# How to Test Speed Sensor?



## Stretch8z (Jun 24, 2009)

After riding for a bit the speedo goes to 0 and sometimes works again and sometimes doesnt. How do you test speed sensors? could it be in the CDI?
I dont want to start buying parts if that is not what it is.

Thanks,

Stretch8z


----------



## IBBruin (Feb 10, 2009)

I think there's a manual available for download here that will tell you exactly how to test it.


----------



## phreebsd (Dec 16, 2004)

yep. tells you exactly how. 
have you greased the speed sensor connector?
or at the very least, pulled it off and reconnected it?


----------



## Stretch8z (Jun 24, 2009)

I have done both. Where can I find the Manual?
I went in the the manual part, but it said Im not oked to b there.


----------



## IBBruin (Feb 10, 2009)

You have to become a subscriber to this forum. I think it's only 10 bucks for a lifetime subscription. Once you become a SM, you can download all the manuals you want and there are other benefits also. Some if not all of the sponsors of this site will give you discounts if you buy something from them. there is a SM only section of the forum you'll also have access to. It's quick, simple, painless and cheap. Well worth the pocket change it takes.


----------



## Metal Man (Dec 17, 2008)

Yeah SM get full access to all the maps and manual that are on the site.And there are a bunch of them.

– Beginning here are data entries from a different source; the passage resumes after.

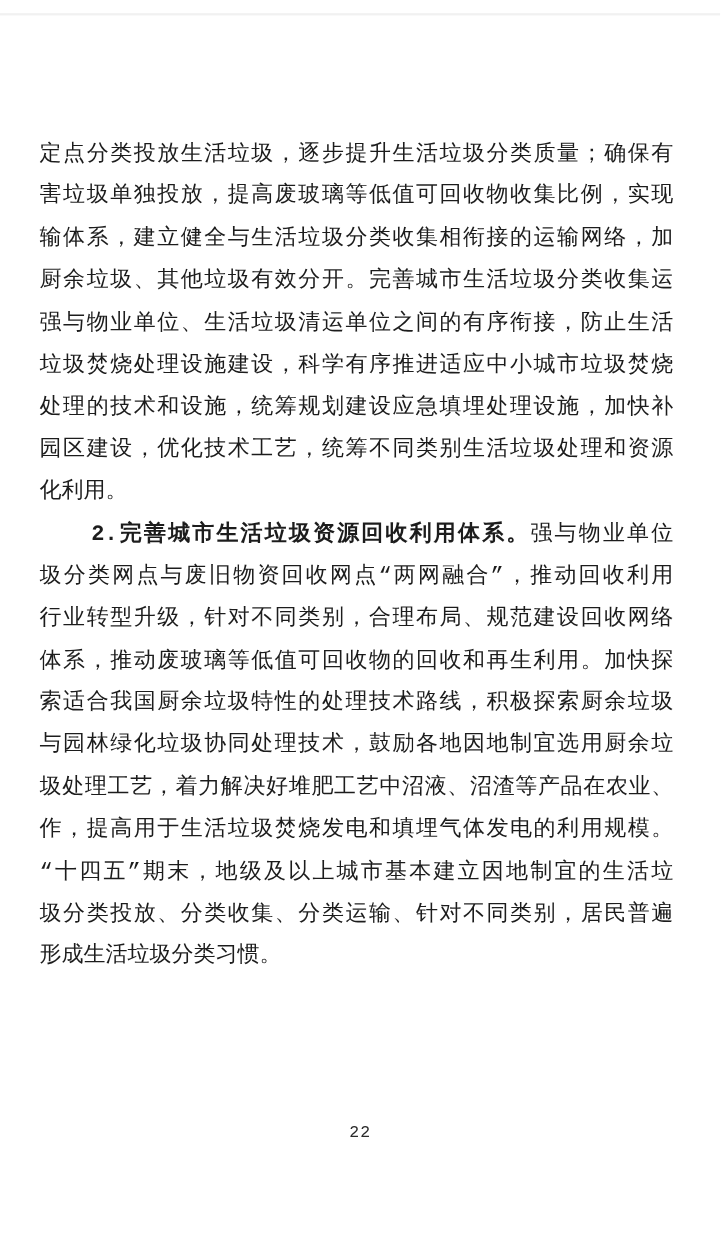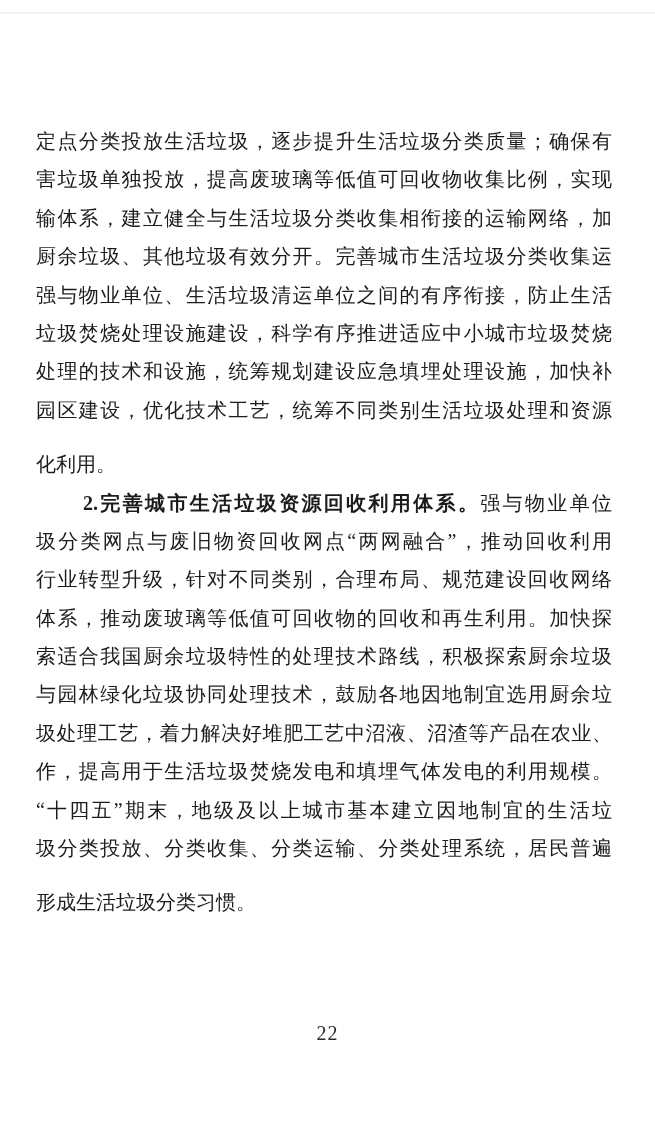--- a/index.html
+++ b/index.html
@@ -6,21 +6,21 @@
     margin: 0;
     padding: 0;
     background: #ffffff;
   }
   .page {
     position: relative;
     width: 655px;
     height: 1123px;
     background: #ffffff;
     overflow: hidden;
-    font-family: Liberation Serif, serif;
+    font-family: Liberation Mono, monospace;
   }
   .scan-line {
     position: absolute;
     top: 12px;
     left: 0;
     width: 100%;
     height: 2px;
     background: #f1f1f1;
   }
   .text-block {
@@ -35,35 +35,34 @@
     line-height: 38.4px;
     font-size: 20px;
     text-align: justify;
     text-align-last: justify;
     overflow: hidden;
     white-space: normal;
   }
   .line.short {
     text-align: left;
     text-align-last: left;
-    margin-top: 16px;
   }
   .line.indent {
     text-indent: 47px;
   }
   .line .bold {
     font-weight: 700;
   }
   .page-number {
     position: absolute;
     top: 1022px;
     left: 0;
     width: 100%;
     text-align: center;
-    font-size: 20px;
+    font-size: 15px;
     color: #2a2a2a;
     letter-spacing: 1px;
   }
 </style>
 </head>
 <body>
 
 <div class="page">
   <div class="scan-line"></div>
   <div class="text-block">
@@ -78,17 +77,17 @@
       <div class="line short"><span>化利用。</span></div>
       <div class="line indent"><span class="bold">2.完善城市生活垃圾资源回收利用体系。</span><span>强与物业单位</span></div>
       <div class="line"><span>圾分类网点与废旧物资回收网点“两网融合”，推动回收利用</span></div>
       <div class="line"><span>行业转型升级，针对不同类别，合理布局、规范建设回收网络</span></div>
       <div class="line"><span>体系，推动废玻璃等低值可回收物的回收和再生利用。加快探</span></div>
       <div class="line"><span>索适合我国厨余垃圾特性的处理技术路线，积极探索厨余垃圾</span></div>
       <div class="line"><span>与园林绿化垃圾协同处理技术，鼓励各地因地制宜选用厨余垃</span></div>
       <div class="line"><span>圾处理工艺，着力解决好堆肥工艺中沼液、沼渣等产品在农业、</span></div>
       <div class="line"><span>作，提高用于生活垃圾焚烧发电和填埋气体发电的利用规模。</span></div>
       <div class="line"><span>“十四五”期末，地级及以上城市基本建立因地制宜的生活垃</span></div>
-      <div class="line"><span>圾分类投放、分类收集、分类运输、分类处理系统，居民普遍</span></div>
+      <div class="line"><span>圾分类投放、分类收集、分类运输、针对不同类别，居民普遍</span></div>
       <div class="line short"><span>形成生活垃圾分类习惯。</span></div>
     </div>
   <div class="page-number">22</div>
 </div>
 
 </body></html>

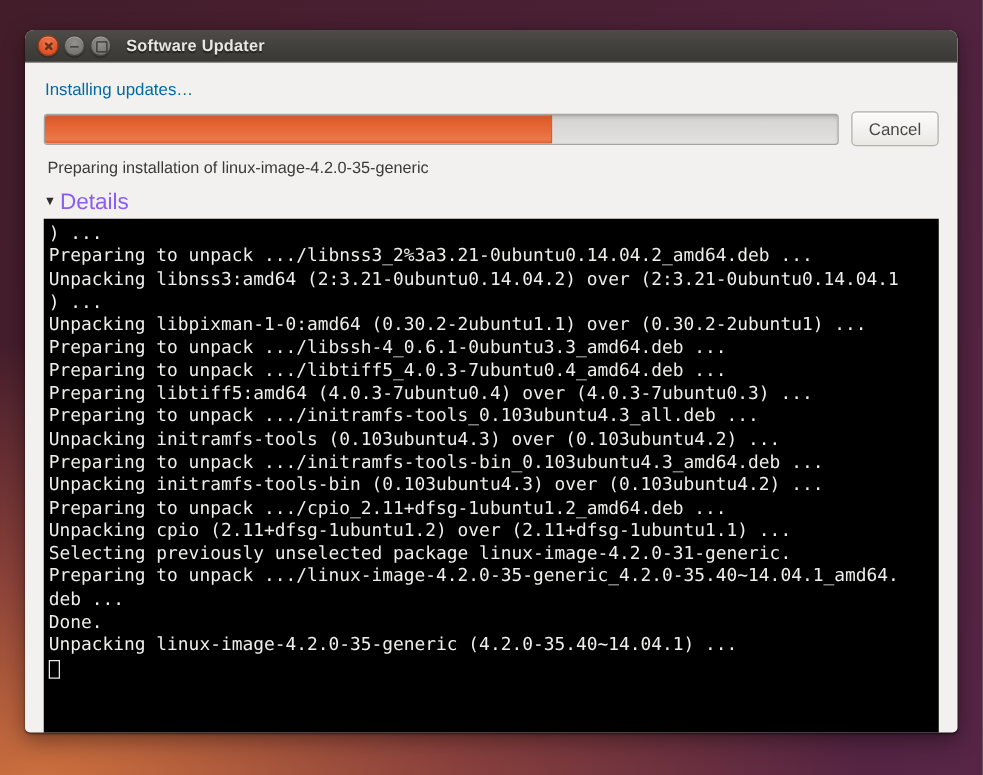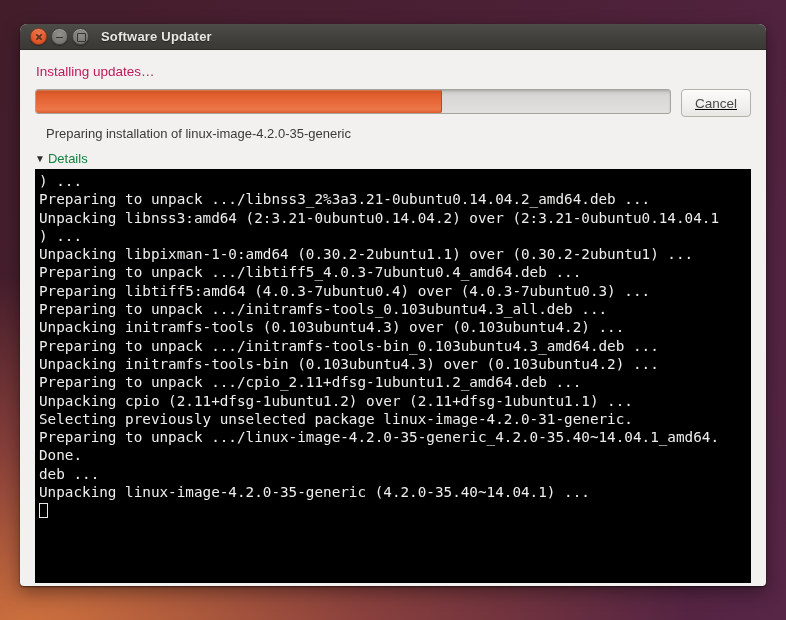--- a/index.html
+++ b/index.html
@@ -55,23 +55,23 @@
     content:""; position:absolute; left:4px; top:4px; width:7px; height:7px;
     border:1.6px solid #34332f; border-radius:1px;
   }
   .title {
     color:#e9e7e3; font-weight:bold; font-size:13px; margin-left:8px;
     text-shadow:0 1px 1px rgba(0,0,0,0.5); letter-spacing:0.2px;
   }
 
   
   .content { padding:0 15px; }
-  .heading { font-size:13.5px; color:#be185d; margin:14px 0 10px 1px; }
+  .heading { font-size:13.5px; color:#0369a1; margin:14px 0 10px 1px; }
 
-  .progress-row { display:flex; align-items:flex-start;text-decoration:underline; }
+  .progress-row { display:flex; align-items:center; }
   .progress-trough {
     flex:1; height:25px; border-radius:3px;
     background:linear-gradient(180deg,#c6c4c2 0%,#d9d7d5 25%,#dedcda 70%,#e3e1df 100%);
     border:1px solid #a7a49f;
     box-shadow:inset 0 1px 2px rgba(0,0,0,0.14);
     overflow:hidden; position:relative;
   }
   .progress-fill {
     height:100%; border-radius:2px;
     background:linear-gradient(180deg,#cd5526 0%,#e2602f 25%,#e96c3e 60%,#ec7849 85%,#de5c30 100%);
@@ -80,28 +80,28 @@
   }
   .cancel-btn {
     margin-left:10px; height:28px; padding:0 13px;
     font-family:"Liberation Sans", sans-serif; font-size:13.5px; color:#4b4945;
     background:linear-gradient(180deg,#fcfbfa 0%,#f3f1ef 55%,#eae8e5 100%);
     border:1px solid #b3afa9; border-radius:4px;
     box-shadow:inset 0 1px 0 #ffffff;
     cursor:pointer;
   }
 
-  .status { font-size:13px; color:#3b3a37; margin:9px 0 0 11px; }
+  .status { font-size:13px; color:#3b3a37; margin:9px 0 0 3px; }
 
   .details-row {
     display:flex; align-items:center; margin:10px 0 3px 0;
     cursor:pointer; width:fit-content;
   }
   .details-arrow { font-size:10px; color:#2f2e2b; margin-right:3px; line-height:1; }
-  .details-label { font-size:13px; color:#15803d; }
+  .details-label { font-size:18px; color:#8b5cf6; }
 
   
   .terminal {
     height:414px; background:#000000; overflow:hidden;
     padding:3px 4px;
     font-family:"DejaVu Sans Mono","Liberation Mono",monospace;
     font-size:14.3px; line-height:18.3px; color:#eeeeec;
   }
   .term-line { white-space:pre; }
   .terminal-cursor {
@@ -145,31 +145,32 @@
       <span class="details-label">Details</span>
     </div>
 
     <div class="terminal">
       <div>
           <div class="term-line">) ...</div>
           <div class="term-line">Preparing to unpack .../libnss3_2%3a3.21-0ubuntu0.14.04.2_amd64.deb ...</div>
           <div class="term-line">Unpacking libnss3:amd64 (2:3.21-0ubuntu0.14.04.2) over (2:3.21-0ubuntu0.14.04.1</div>
           <div class="term-line">) ...</div>
           <div class="term-line">Unpacking libpixman-1-0:amd64 (0.30.2-2ubuntu1.1) over (0.30.2-2ubuntu1) ...</div>
+          <div class="term-line">Preparing to unpack .../libssh-4_0.6.1-0ubuntu3.3_amd64.deb ...</div>
           <div class="term-line">Preparing to unpack .../libtiff5_4.0.3-7ubuntu0.4_amd64.deb ...</div>
           <div class="term-line">Preparing libtiff5:amd64 (4.0.3-7ubuntu0.4) over (4.0.3-7ubuntu0.3) ...</div>
           <div class="term-line">Preparing to unpack .../initramfs-tools_0.103ubuntu4.3_all.deb ...</div>
           <div class="term-line">Unpacking initramfs-tools (0.103ubuntu4.3) over (0.103ubuntu4.2) ...</div>
           <div class="term-line">Preparing to unpack .../initramfs-tools-bin_0.103ubuntu4.3_amd64.deb ...</div>
           <div class="term-line">Unpacking initramfs-tools-bin (0.103ubuntu4.3) over (0.103ubuntu4.2) ...</div>
           <div class="term-line">Preparing to unpack .../cpio_2.11+dfsg-1ubuntu1.2_amd64.deb ...</div>
           <div class="term-line">Unpacking cpio (2.11+dfsg-1ubuntu1.2) over (2.11+dfsg-1ubuntu1.1) ...</div>
           <div class="term-line">Selecting previously unselected package linux-image-4.2.0-31-generic.</div>
           <div class="term-line">Preparing to unpack .../linux-image-4.2.0-35-generic_4.2.0-35.40~14.04.1_amd64.</div>
+          <div class="term-line">deb ...</div>
           <div class="term-line">Done.</div>
-          <div class="term-line">deb ...</div>
           <div class="term-line">Unpacking linux-image-4.2.0-35-generic (4.2.0-35.40~14.04.1) ...</div>
         </div>
       <div class="terminal-cursor"></div>
     </div>
 
   </div>
 </div>
 
 </body></html>

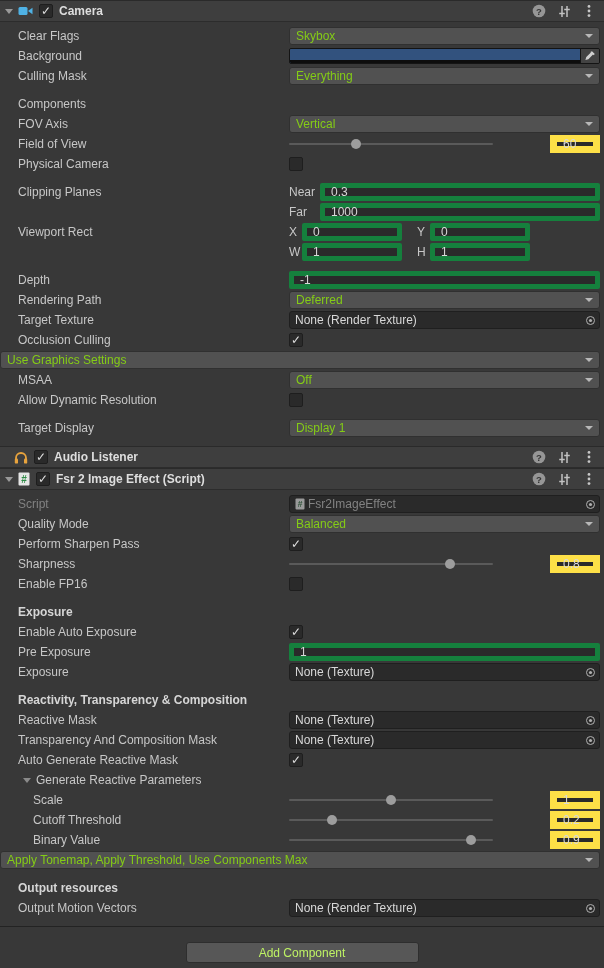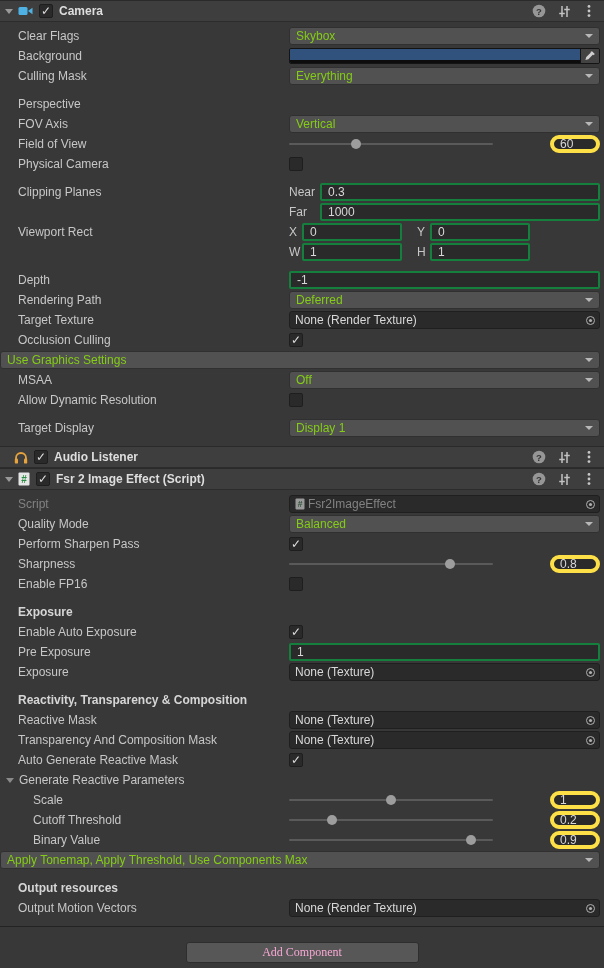--- a/index.html
+++ b/index.html
@@ -34,37 +34,37 @@
   }
   
   .comp-body { padding: 5px 0 7px 0; }
   .row { display: flex; align-items: center; height: 18px; margin-bottom: 2px; }
   .row-gap { height: 8px; }
   .row-label { width: 289px; flex-shrink: 0; padding-left: 18px; white-space: nowrap; overflow: hidden; }
   .row-label.indent { padding-left: 33px; }
   .row-label.auto { width: auto; }
   .row-control { flex: 1; margin-right: 4px; display: flex; align-items: center; height: 18px; min-width: 0; }
   .section-label { font-weight: bold; color: #d6d6d6; }
-  .foldout-label { display: flex; align-items: center; padding-left: 6px; }
+  .foldout-label { display: flex; align-items: center; padding-left: 23px; }
   .foldout-label .tri { margin-right: 5px; border-top-color: #8a8a8a; }
   
   .dropdown {
     flex: 1; height: 18px; min-width: 0;
     background: #515151; border: 1px solid #303030; border-radius: 3px;
     display: flex; align-items: center; padding: 0 6px; color: #84cc16;
   }
   .dd-text { flex: 1; white-space: nowrap; overflow: hidden; }
   .dd-arrow {
     width: 0; height: 0; flex-shrink: 0;
     border-left: 4px solid transparent; border-right: 4px solid transparent;
     border-top: 4px solid #b8b8b8; margin-left: 4px;
   }
   .text-field {
     flex: 1; height: 18px; min-width: 0;
-    background: #2a2a2a; border: 2px solid #15803d; border-radius: 2px;
+    background: #2a2a2a; border: 5px solid #15803d; border-radius: 2px;
     display: flex; align-items: center; padding: 0 6px; color: #d8d8d8;
   }
   .text-field.fixed { flex: none; width: 100px; }
   .object-field {
     flex: 1; height: 18px; min-width: 0;
     background: #2a2a2a; border: 1px solid #1f1f1f; border-radius: 3px;
     display: flex; align-items: center; padding-left: 5px; color: #d8d8d8;
   }
   .obj-text { flex: 1; white-space: nowrap; overflow: hidden; }
   .obj-picker { width: 18px; height: 16px; display: flex; align-items: center; justify-content: center; flex-shrink: 0; }
@@ -74,42 +74,42 @@
     background: #2a2a2a; border: 1px solid #1e1e1e; border-radius: 2px;
     display: flex; align-items: center; justify-content: center;
   }
   .checkbox .mark { display: none; color: #dcdcdc; font-size: 12px; line-height: 1; margin-top: -1px; }
   .checkbox.checked .mark { display: block; }
   .slider-wrap { flex: 1; display: flex; align-items: center; min-width: 0; }
   .slider-track { flex: 1; height: 2px; background: #5a5a5a; position: relative; margin-right: 9px; border-radius: 1px; }
   .slider-handle { position: absolute; top: -4px; width: 10px; height: 10px; border-radius: 50%; background: #9d9d9d; }
   .value-box {
     width: 50px; height: 18px; flex-shrink: 0;
-    background: #2a2a2a; border: 4px solid #fde047; border-radius: 9px;
+    background: #2a2a2a; border: 7px solid #fde047; border-radius: 0;
     display: flex; align-items: center; padding: 0 6px; color: #d8d8d8; margin-left: 48px;
   }
   .sub-label { flex-shrink: 0; color: #c7c7c7; }
   .sub-label.w30 { width: 31px; }
   .sub-label.w13 { width: 13px; }
   .dual-group { display: flex; align-items: center; margin-right: 15px; }
   .color-field { flex: 1; height: 16px; display: flex; align-items: stretch; border: 1px solid #141414; border-radius: 2px; overflow: hidden; }
   .swatch { flex: 1; position: relative; }
   .alpha-strip { position: absolute; left: 0; right: 0; bottom: 0; height: 3px; background: #0d0d0d; }
   .eyedrop { width: 19px; background: #434343; border-left: 1px solid #141414; display: flex; align-items: center; justify-content: center; }
   .muted { color: #828282 !important; }
   
   .footer {
     flex: 1; border-top: 1px solid #232323;
     display: flex; justify-content: center; align-items: flex-start;
     padding-top: 15px;
   }
   .add-component {
     width: 233px; height: 21px;
     background: #575757; border: 1px solid #2e2e2e; border-radius: 3px;
-    color: #f9a8d4; font-family: Liberation Serif, serif; font-size: 12px;
+    color: #bef264; font-family: Liberation Sans, sans-serif; font-size: 12px;
   }
 </style>
 </head>
 <body>
 
 <div id="inspector">
   <div id="components-root">
       <div class="component">
         <div class="comp-header">
           <span class="hdr-left">
@@ -188,21 +188,21 @@
             <div class="row-label">Culling Mask</div>
             <div class="row-control">
               <div class="dropdown">
                 <span class="dd-text">Everything</span>
                 <span class="dd-arrow"></span>
               </div>
             </div>
           </div>
           <div class="row-gap"></div>
           <div class="row">
-            <div class="row-label">Perspective</div>
+            <div class="row-label">Components</div>
           </div>
           <div class="row">
             <div class="row-label">FOV Axis</div>
             <div class="row-control">
               <div class="dropdown">
                 <span class="dd-text">Vertical</span>
                 <span class="dd-arrow"></span>
               </div>
             </div>
           </div>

I see you have a 05 model.Have you fixed the buss connectors yet? If not you might want to look there for problems as well. Those are the most common electrical problem on the older model Brutes.

I copied a section from the manual that i think is what your looking for. Hope that helps.


----------



## Stretch8z (Jun 24, 2009)

Thanks alot guys!!! I will give it a shot.


----------